Simon estime que les chercheurs brillants sont attirés par les problèmes intéressants, et les modèles open weight amplifient l'impact de leurs travaux. L'exemple de l'élimination de l'intégration positionnelle rotative (RoPE) par l'inventeur de RoPE lui-même dans le modèle Kimi K3 illustre la capacité des chercheurs à remettre en question et à améliorer les paradigmes existants. La collaboration et l'apprentissage mutuel dans l'écosystème open source permettent une progression plus rapide.
La distillation, bien que spéculative, n'est pas considérée comme un élément critique du progrès actuel des laboratoires chinois.

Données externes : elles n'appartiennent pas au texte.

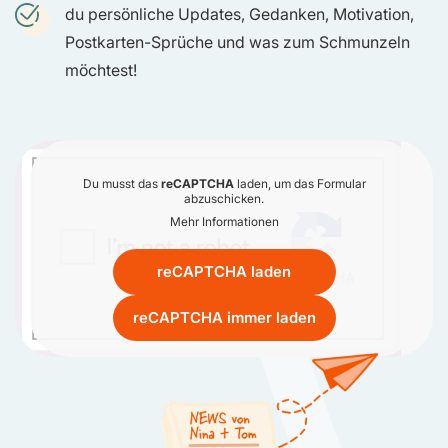
du persönliche Updates, Gedanken, Motivation,
Postkarten-Sprüche und was zum Schmunzeln
möchtest!
Du musst das
reCAPTCHA
laden, um das Formular
abzuschicken.
Mehr Informationen
reCAPTCHA laden
reCAPTCHA immer laden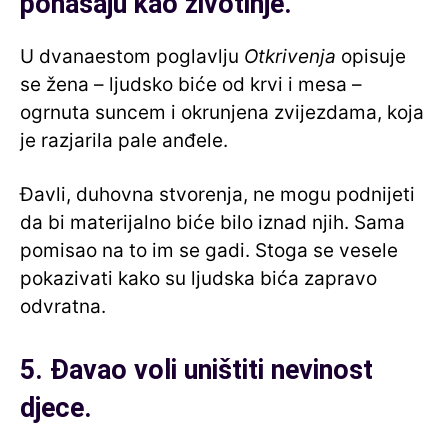
ponašaju kao životinje.
U dvanaestom poglavlju
Otkrivenja
opisuje
se žena – ljudsko biće od krvi i mesa –
ogrnuta suncem i okrunjena zvijezdama, koja
je razjarila pale anđele.
Đavli, duhovna stvorenja, ne mogu podnijeti
da bi materijalno biće bilo iznad njih. Sama
pomisao na to im se gadi. Stoga se vesele
pokazivati kako su ljudska bića zapravo
odvratna.
5. Đavao voli uništiti nevinost
djece.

Simon pense que l'environnement de renforcement par apprentissage (RL) est trop complexe pour être distillé. Le progrès est alimenté par des personnes intelligentes, des algorithmes intéressants, des données et des environnements, ainsi que des ressources informatiques. L'open source, en créant une "piste de course" où chacun peut apprendre des autres, favorise l'innovation et permet à tous d'avancer plus rapidement. Matt conclut en soulignant l'importance d'encourager la formation de modèles open source partout dans le monde pour favoriser la collaboration et l'harmonie mondiale.